Since his fiction debut 44 years ago, Ghost of Henry James, David Plante has written a new book every couple years. His best known works form the gay-vague Francoeur trilogy -- The Family, The Country, The Woods -- about a French-Canadian American family with Native American ancestry and seven sons, just like his own.
In 2009 Plante published his wonderful 19th book, The Pure Lover [Kindle], a remarkably concise memoir of his nearly forty years with his Greek partner Nikos Stangos, four years his senior. Richard Labonté chose it as a favorite of 2009 and Pulitzer- winning critic Michael Dirda said, "out of the fragments, Proustian moments and sharply felt memories of a happy and painful past, David Plante has made a lovely book, joyful, plangent and true."
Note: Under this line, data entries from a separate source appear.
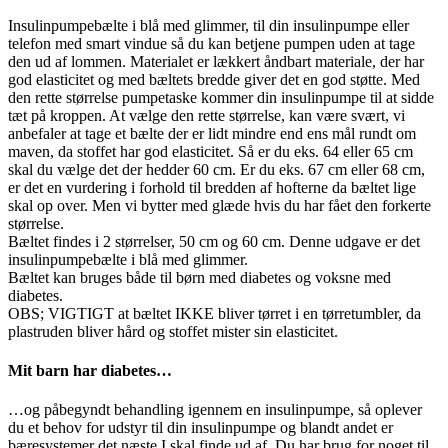
antal
Insulinpumpebælte i blå med glimmer, til din insulinpumpe eller
telefon med smart vindue så du kan betjene pumpen uden at tage
den ud af lommen. Materialet er lækkert åndbart materiale, der har
god elasticitet og med bæltets bredde giver det en god støtte. Med
den rette størrelse pumpetaske kommer din insulinpumpe til at sidde
tæt på kroppen. At vælge den rette størrelse, kan være svært, vi
anbefaler at tage et bælte der er lidt mindre end ens mål rundt om
maven, da stoffet har god elasticitet. Så er du eks. 64 eller 65 cm
skal du vælge det der hedder 60 cm. Er du eks. 67 cm eller 68 cm,
er det en vurdering i forhold til bredden af hofterne da bæltet lige
skal op over. Men vi bytter med glæde hvis du har fået den forkerte
størrelse.
Bæltet findes i 2 størrelser, 50 cm og 60 cm. Denne udgave er det
insulinpumpebælte i blå med glimmer.
Bæltet kan bruges både til børn med diabetes og voksne med
diabetes.
OBS; VIGTIGT at bæltet IKKE bliver tørret i en tørretumbler, da
plastruden bliver hård og stoffet mister sin elasticitet.
Mit barn har diabetes…
…og påbegyndt behandling igennem en insulinpumpe, så oplever
du et behov for udstyr til din insulinpumpe og blandt andet er
bæresystemer det næste I skal finde ud af. Du har brug for noget til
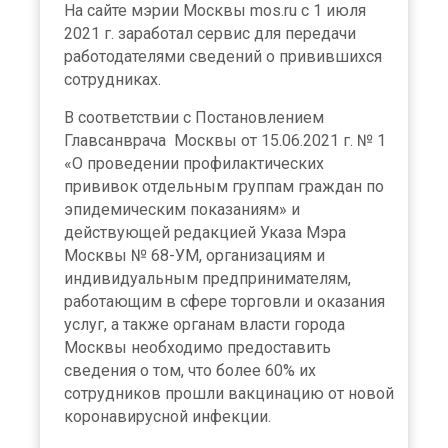
На сайте мэрии Москвы mos.ru с 1 июля
2021 г. заработал сервис для передачи
работодателями сведений о привившихся
сотрудниках.
В соответствии с Постановлением
Главсанврача Москвы от 15.06.2021 г. № 1
«О проведении профилактических
прививок отдельным группам граждан по
эпидемическим показаниям» и
действующей редакцией Указа Мэра
Москвы № 68-УМ, организациям и
индивидуальным предпринимателям,
работающим в сфере торговли и оказания
услуг, а также органам власти города
Москвы необходимо предоставить
сведения о том, что более 60% их
сотрудников прошли вакцинацию от новой
коронавирусной инфекции.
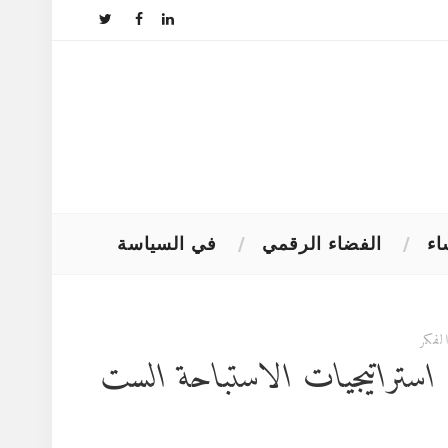
اء
الفضاء الرقمي
في السياسة
لفكر
عدالة الجنائية في مصر بعد ٢٠١٣: استراتيجيات الاستباحة الست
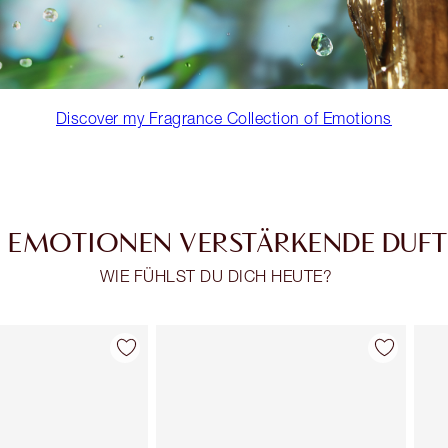
Discover my Fragrance Collection of Emotions
E EMOTIONEN VERSTÄRKENDE DUF
WIE FÜHLST DU DICH HEUTE?
Artikel 2 von 29
Artikel 3 von 29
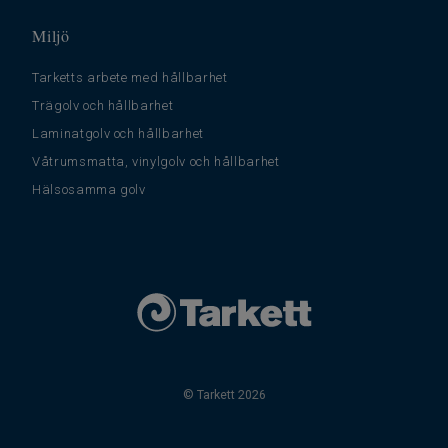
Miljö
Tarketts arbete med hållbarhet
Trägolv och hållbarhet
Laminatgolv och hållbarhet
Våtrumsmatta, vinylgolv och hållbarhet
Hälsosamma golv
© Tarkett 2026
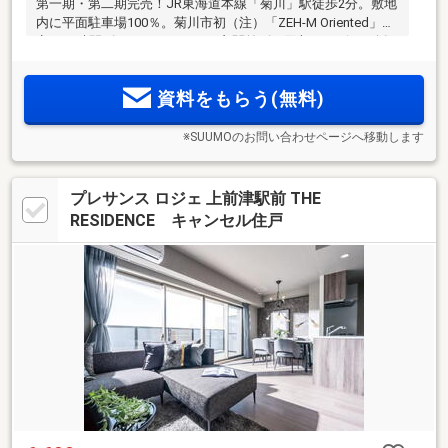
第一期・第二期完売！JR東海道本線「菊川」駅徒歩2分。敷地
内に平面駐車場100％。菊川市初（注）「ZEH-M Oriented」認
定。24時間ゴミステーション、玄関前ゴミ回収サービスを採
用。全7タイプ・12バリエーションのライフスタイルで選べる
多彩なプラン。地上14階建て・全55邸の次世代レジデンス
資料をもらう(無料)
「プレイズ菊川駅前」誕生。
※SUUMOのお問い合わせページへ移動します
プレサンス ロジェ 上前津駅前 THE
RESIDENCE キャンセル住戸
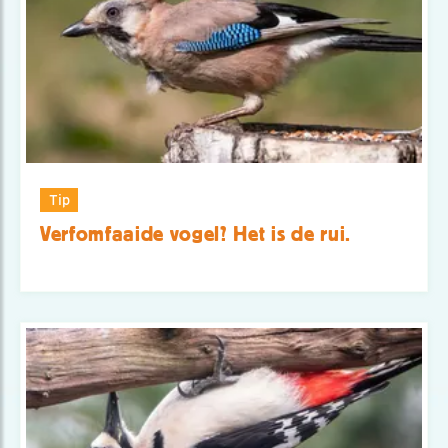
Tip
Verfomfaaide vogel? Het is de rui.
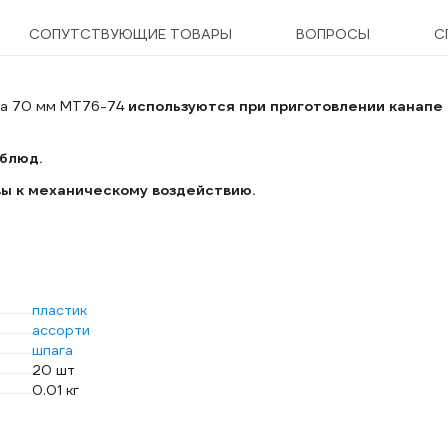
СОПУТСТВУЮЩИЕ ТОВАРЫ
ВОПРОСЫ
С
на 70 мм МТ76-74
используются при приготовлении канапе 
 блюд.
ы к механическому воздействию.
пластик
ассорти
шпага
20 шт
0.01 кг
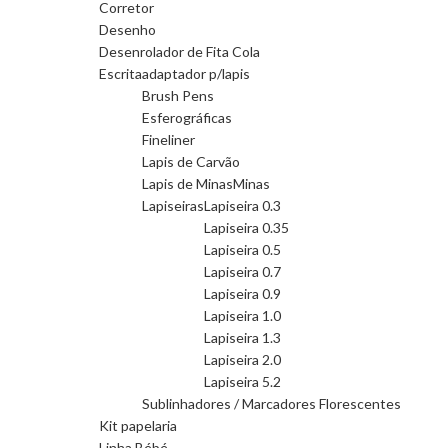
Corretor
Desenho
Desenrolador de Fita Cola
Escrita
adaptador p/lapis
Brush Pens
Esferográficas
Fineliner
Lapis de Carvão
Lapis de Minas
Minas
Lapiseiras
Lapiseira 0.3
Lapiseira 0.35
Lapiseira 0.5
Lapiseira 0.7
Lapiseira 0.9
Lapiseira 1.0
Lapiseira 1.3
Lapiseira 2.0
Lapiseira 5.2
Sublinhadores / Marcadores Florescentes
Kit papelaria
Linha Bébé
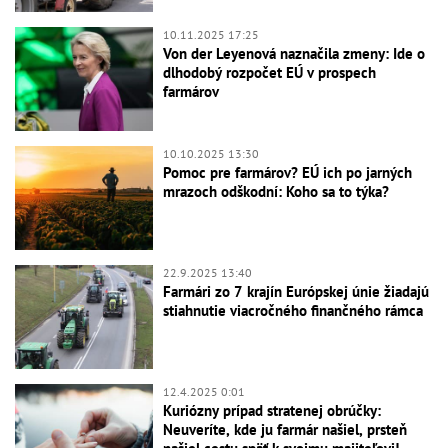
10.11.2025 17:25
Von der Leyenová naznačila zmeny: Ide o
dlhodobý rozpočet EÚ v prospech
farmárov
10.10.2025 13:30
Pomoc pre farmárov? EÚ ich po jarných
mrazoch odškodní: Koho sa to týka?
22.9.2025 13:40
Farmári zo 7 krajín Európskej únie žiadajú
stiahnutie viacročného finančného rámca
12.4.2025 0:01
Kuriózny prípad stratenej obrúčky:
Neuveríte, kde ju farmár našiel, prsteň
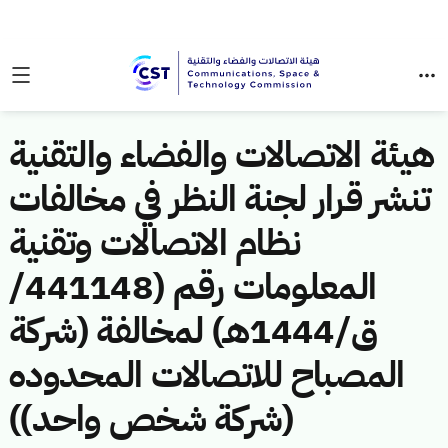
هيئة الاتصالات والفضاء والتقنية
تنشر قرار لجنة النظر في مخالفات
نظام الاتصالات وتقنية
المعلومات رقم (441148/
ق/1444هـ) لمخالفة (شركة
المصباح للاتصالات المحدوده
(شركة شخص واحد))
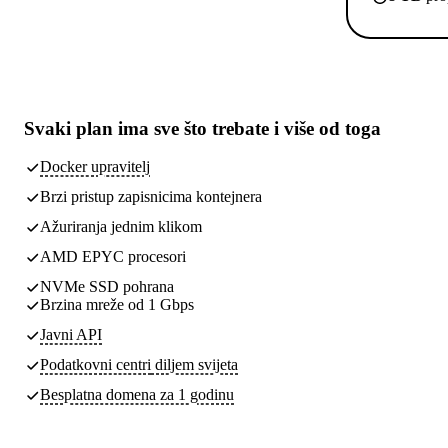
Svaki plan ima
sve što trebate
i više od toga
Docker upravitelj
Brzi pristup zapisnicima kontejnera
Ažuriranja jednim klikom
AMD EPYC procesori
NVMe SSD pohrana
Brzina mreže od 1 Gbps
Javni API
Podatkovni centri
diljem svijeta
Besplatna domena za 1 godinu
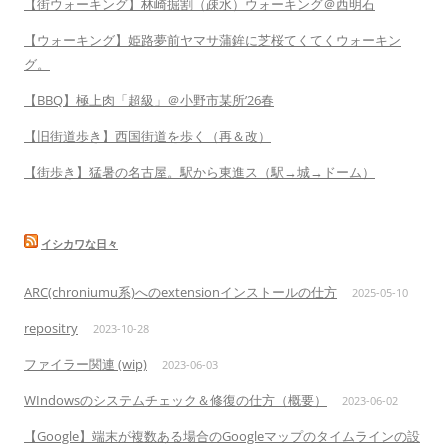
【街ウォーキング】林崎掘割（疎水）ウォーキング＠西明石
【ウォーキング】姫路夢前ヤマサ蒲鉾に芝桜てくてくウォーキン
グ。
【BBQ】極上肉「超級」＠小野市某所’26春
【旧街道歩き】西国街道を歩く（再＆改）
【街歩き】猛暑の名古屋。駅から東進ス（駅→城→ドーム）
イシカワな日々
ARC(chroniumu系)へのextensionインストールの仕方
2025-05-10
repositry
2023-10-28
ファイラー関連 (wip)
2023-06-03
WIndowsのシステムチェック＆修復の仕方（概要）
2023-06-02
【Google】端末が複数ある場合のGoogleマップのタイムラインの設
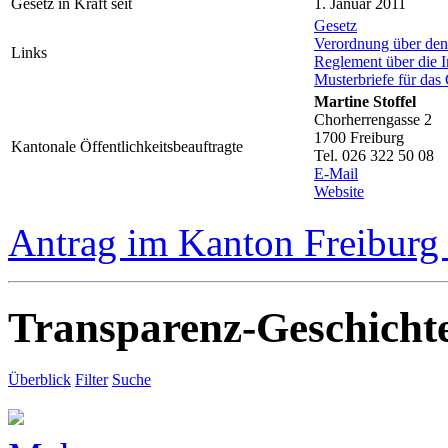
Gesetz in Kraft seit
1. Januar 2011
Gesetz
Verordnung über de
Links
Reglement über die I
Musterbriefe für das
Martine Stoffel
Chorherrengasse 2
1700 Freiburg
Kantonale Öffentlichkeitsbeauftragte
Tel. 026 322 50 08
E-Mail
Website
Antrag im Kanton Freiburg 
Transparenz-Geschicht
Überblick
Filter
Suche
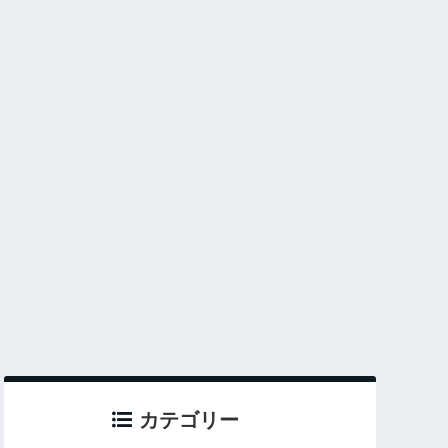
カテゴリー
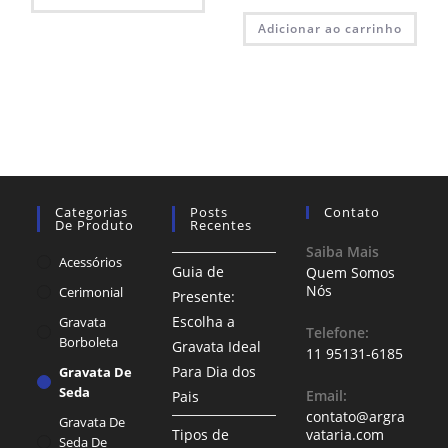
Adicionar ao carrinho
Categorias
Posts
Contato
De Produto
Recentes
Saiba Mais
Acessórios
Guia de
Quem Somos
Nós
Cerimonial
Presente:
Escolha a
Gravata
Telefone:
Borboleta
Gravata Ideal
11 95131-6185
Para Dia dos
Gravata De
Seda
Email:
Pais
contato@argra
Gravata De
Tipos de
vataria.com
Seda De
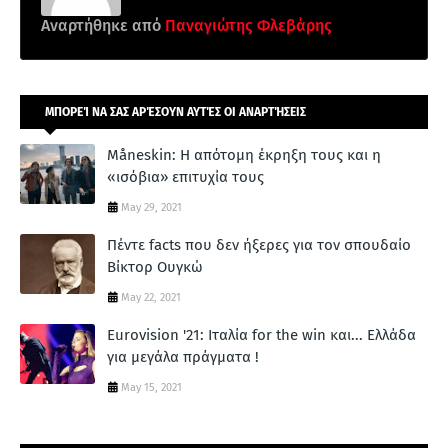
Αναρτήθηκε από
Παναγιώτης Φλεβάρης
ΜΠΟΡΕΊ ΝΑ ΣΑΣ ΑΡΈΣΟΥΝ ΑΥΤΈΣ ΟΙ ΑΝΑΡΤΉΣΕΙΣ
Måneskin: Η απότομη έκρηξη τους και η
«ισόβια» επιτυχία τους
May 29, 2021
Πέντε facts που δεν ήξερες για τον σπουδαίο
Βίκτορ Ουγκώ
May 22, 2021
Eurovision '21: Ιταλία for the win και... Ελλάδα
για μεγάλα πράγματα !
May 15, 2021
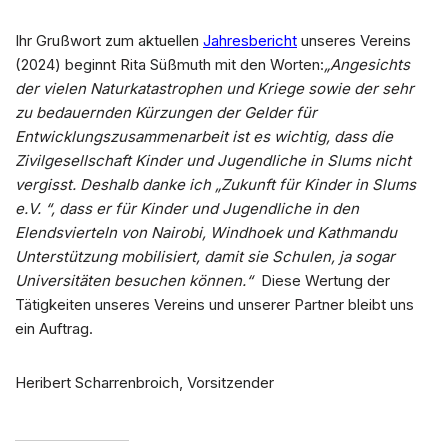
Ihr Grußwort zum aktuellen
Jahresbericht
unseres Vereins
(2024) beginnt Rita Süßmuth mit den Worten:
„Angesichts
der vielen Naturkatastrophen und Kriege sowie der sehr
zu bedauernden
Kürzungen der Gelder für
Entwicklungszusammenarbeit ist es wichtig, dass die
Zivilgesellschaft Kinder und Jugendliche in Slums nicht
vergisst. Deshalb danke ich
„Zukunft für Kinder in Slums
e.V. “, dass er für Kinder und Jugendliche in den
Elendsvierteln von Nairobi, Windhoek und Kathmandu
Unterstützung mobilisiert, damit
sie Schulen, ja sogar
Universitäten besuchen können.“
Diese Wertung der
Tätigkeiten unseres Vereins und unserer Partner bleibt uns
ein Auftrag.
Heribert Scharrenbroich, Vorsitzender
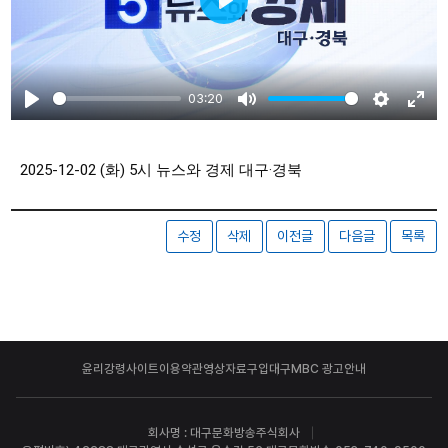
Play
03:20
Play
Mute
Settings
Ente
fulls
2025-12-02 (화) 5시 뉴스와 경제 대구·경북
수정
삭제
이전글
다음글
목록
윤리강령
사이트이용약관
영상자료구입
대구MBC 광고안내
회사명 : 대구문화방송주식회사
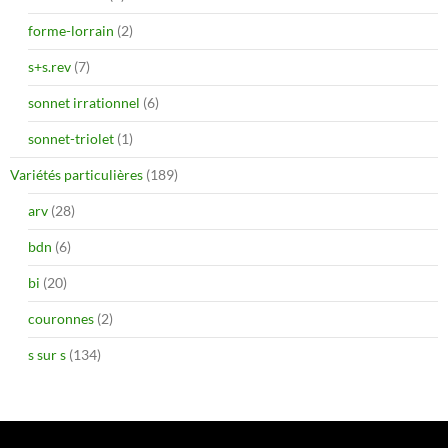
forme-lorrain
(2)
s+s.rev
(7)
sonnet irrationnel
(6)
sonnet-triolet
(1)
Variétés particulières
(189)
arv
(28)
bdn
(6)
bi
(20)
couronnes
(2)
s sur s
(134)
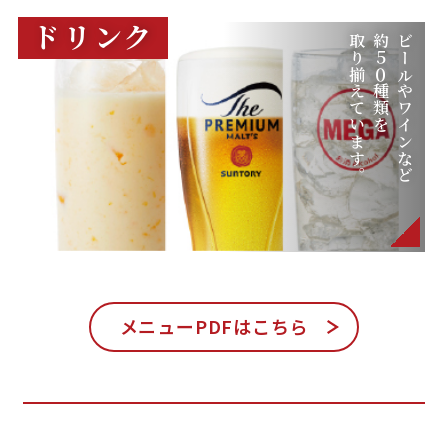
ドリンク
取り揃えています。
約５０種類を
ビールやワインなど
メニューPDFはこちら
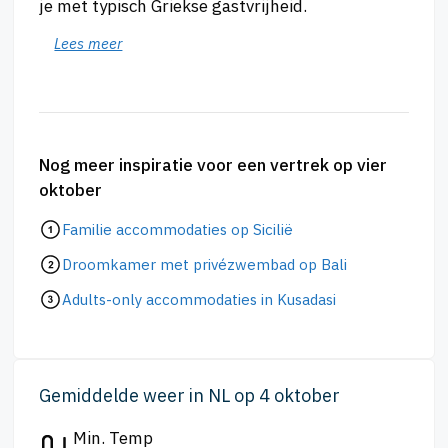
je met typisch Griekse gastvrijheid.
Lees meer
Nog meer inspiratie voor een vertrek op vier
oktober
Familie accommodaties op Sicilië
Droomkamer met privézwembad op Bali
Adults-only accommodaties in Kusadasi
Gemiddelde weer in NL op 4 oktober
Min. Temp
Last September he published his diaries, which Caleb Crain named his favorite queer book of 2013: "Halfway through Becoming a Londoner [Kindle], a diary of the years 1966 to 1986 illustrated with photos and art, the novelist David Plante records that two friends 'tell me I drop names.' Indeed, Stephen Spender, Frank Kermode, Francis Bacon, Harold Acton, David Hockney, R. B. Kitaj, Philip Roth, and Sonia Orwell are major figures, and Forster, Auden, Isherwood, and Ashbery make cameos. Plante is amusing and illuminating about all. Even better, the diary is a moving portrait of the love that Plante shared with his boyfriend Nikos Stangos, a celebrated editor."